Time & Tide: A Walk Through Nantucket
By Frank Conroy. Crown Journeys, Crown, 2004, 139 pp.
"Nantucket is drenched with memories of the whaling days and the nineteenth century,” writes Frank Conroy in Time & Tide, an entry in the Crown Journeys series which takes readers on brief “walks” through various places. Having lived in Nantucket either as a year-rounder or summer resident since the '50s, Conroy knows the island well and proves an engaging guide to its geography, culture and evolution from the 19th century to the 21st.
As a whaling town, Nantucket was wealthy in the old days: “the rich,” says Conroy “were truly, mind-bogglingly rich.” After the end of the whaling era, the town was left with sheep herding and cranberries. Today, the rich in Nantucket are mind-bogglingly rich again, but when Conroy arrived in the ‘50s, before the biggest changes came, Nantucket, he says, was a “real town,” with a “small-town ‘feel,’” “a relaxed oasis in the ocean.”

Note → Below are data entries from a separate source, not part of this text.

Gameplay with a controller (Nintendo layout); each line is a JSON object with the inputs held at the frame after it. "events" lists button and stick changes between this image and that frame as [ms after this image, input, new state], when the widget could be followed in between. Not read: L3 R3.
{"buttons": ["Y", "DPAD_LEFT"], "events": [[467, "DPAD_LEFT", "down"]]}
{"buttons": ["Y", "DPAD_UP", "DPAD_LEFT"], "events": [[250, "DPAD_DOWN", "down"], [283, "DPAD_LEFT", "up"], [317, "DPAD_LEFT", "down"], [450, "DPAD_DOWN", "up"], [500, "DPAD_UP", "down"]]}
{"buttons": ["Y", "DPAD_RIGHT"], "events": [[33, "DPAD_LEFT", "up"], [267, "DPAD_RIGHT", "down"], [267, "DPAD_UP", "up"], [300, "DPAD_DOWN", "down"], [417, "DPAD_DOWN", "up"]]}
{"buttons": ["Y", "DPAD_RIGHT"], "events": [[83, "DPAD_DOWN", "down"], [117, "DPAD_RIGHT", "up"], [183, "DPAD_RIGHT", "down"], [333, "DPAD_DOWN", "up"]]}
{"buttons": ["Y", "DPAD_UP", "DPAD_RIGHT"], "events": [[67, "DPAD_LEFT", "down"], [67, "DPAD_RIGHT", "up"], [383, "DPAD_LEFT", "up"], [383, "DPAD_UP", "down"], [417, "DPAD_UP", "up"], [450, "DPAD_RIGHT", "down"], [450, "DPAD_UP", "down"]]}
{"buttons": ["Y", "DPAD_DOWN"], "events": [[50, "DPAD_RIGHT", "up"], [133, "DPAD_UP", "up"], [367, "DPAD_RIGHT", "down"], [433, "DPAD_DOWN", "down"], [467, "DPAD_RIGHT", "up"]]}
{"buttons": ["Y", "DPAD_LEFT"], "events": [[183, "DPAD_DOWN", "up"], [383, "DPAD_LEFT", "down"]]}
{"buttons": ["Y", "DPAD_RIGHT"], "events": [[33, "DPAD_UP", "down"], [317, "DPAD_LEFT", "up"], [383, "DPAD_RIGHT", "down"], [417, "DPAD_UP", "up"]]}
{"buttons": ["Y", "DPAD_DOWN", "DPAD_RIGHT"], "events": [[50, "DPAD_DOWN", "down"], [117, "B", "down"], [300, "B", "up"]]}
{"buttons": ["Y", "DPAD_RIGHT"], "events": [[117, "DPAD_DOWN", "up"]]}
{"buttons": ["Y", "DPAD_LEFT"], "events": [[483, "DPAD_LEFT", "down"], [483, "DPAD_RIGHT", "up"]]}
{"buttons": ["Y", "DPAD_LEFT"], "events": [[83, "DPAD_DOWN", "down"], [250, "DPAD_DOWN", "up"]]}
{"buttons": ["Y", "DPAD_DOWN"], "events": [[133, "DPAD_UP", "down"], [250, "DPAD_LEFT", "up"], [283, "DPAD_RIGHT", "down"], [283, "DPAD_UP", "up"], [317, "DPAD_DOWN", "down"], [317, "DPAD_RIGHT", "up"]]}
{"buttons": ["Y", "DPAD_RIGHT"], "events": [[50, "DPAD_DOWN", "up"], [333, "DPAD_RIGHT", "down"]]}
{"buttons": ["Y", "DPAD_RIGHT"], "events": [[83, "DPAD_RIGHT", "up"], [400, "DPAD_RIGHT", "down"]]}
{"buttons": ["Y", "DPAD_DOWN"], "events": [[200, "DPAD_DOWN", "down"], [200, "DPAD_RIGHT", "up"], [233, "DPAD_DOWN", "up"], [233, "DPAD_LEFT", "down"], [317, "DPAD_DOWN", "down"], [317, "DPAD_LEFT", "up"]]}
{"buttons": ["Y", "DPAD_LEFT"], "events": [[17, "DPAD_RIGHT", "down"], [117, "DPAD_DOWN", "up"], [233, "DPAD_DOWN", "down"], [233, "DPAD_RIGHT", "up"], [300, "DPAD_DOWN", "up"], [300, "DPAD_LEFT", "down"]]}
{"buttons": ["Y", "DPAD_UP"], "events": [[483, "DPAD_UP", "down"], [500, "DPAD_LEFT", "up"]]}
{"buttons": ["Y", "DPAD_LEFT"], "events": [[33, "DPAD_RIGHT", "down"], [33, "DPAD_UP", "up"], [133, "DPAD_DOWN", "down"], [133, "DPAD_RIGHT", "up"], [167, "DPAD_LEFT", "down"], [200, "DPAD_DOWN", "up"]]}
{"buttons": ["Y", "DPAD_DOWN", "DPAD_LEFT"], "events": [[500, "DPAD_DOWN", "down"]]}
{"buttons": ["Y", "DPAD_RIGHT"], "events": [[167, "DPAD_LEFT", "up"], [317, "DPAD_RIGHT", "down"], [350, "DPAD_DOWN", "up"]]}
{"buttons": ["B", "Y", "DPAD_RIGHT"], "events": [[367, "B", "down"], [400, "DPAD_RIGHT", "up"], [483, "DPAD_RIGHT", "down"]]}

Conroy evokes the unique geography and landscape of Nantucket: its distinctive harbor, its exposure to the ocean, its dunes, salt marshes, and moors (around one-third of all moors in America), its brutal winters, and its “delicate wilderness,” which he says, some people “misperceive as bleakness.”
Through anecdotes, about himself and others, Conroy conveys a sense of an older Nantucket and how he found his place in what he describes as a somewhat oddball community. Struggling at first to live on a literary writer’s income, he played piano at a hotel, tried scallop fishing, and collected unemployment checks (along with “half the working people of the island”). In the 70s, he and two partners (one with money) started The Roadhouse, a club with music, booze, and simple, good food—not a financial success for its naïve founders, but extremely popular.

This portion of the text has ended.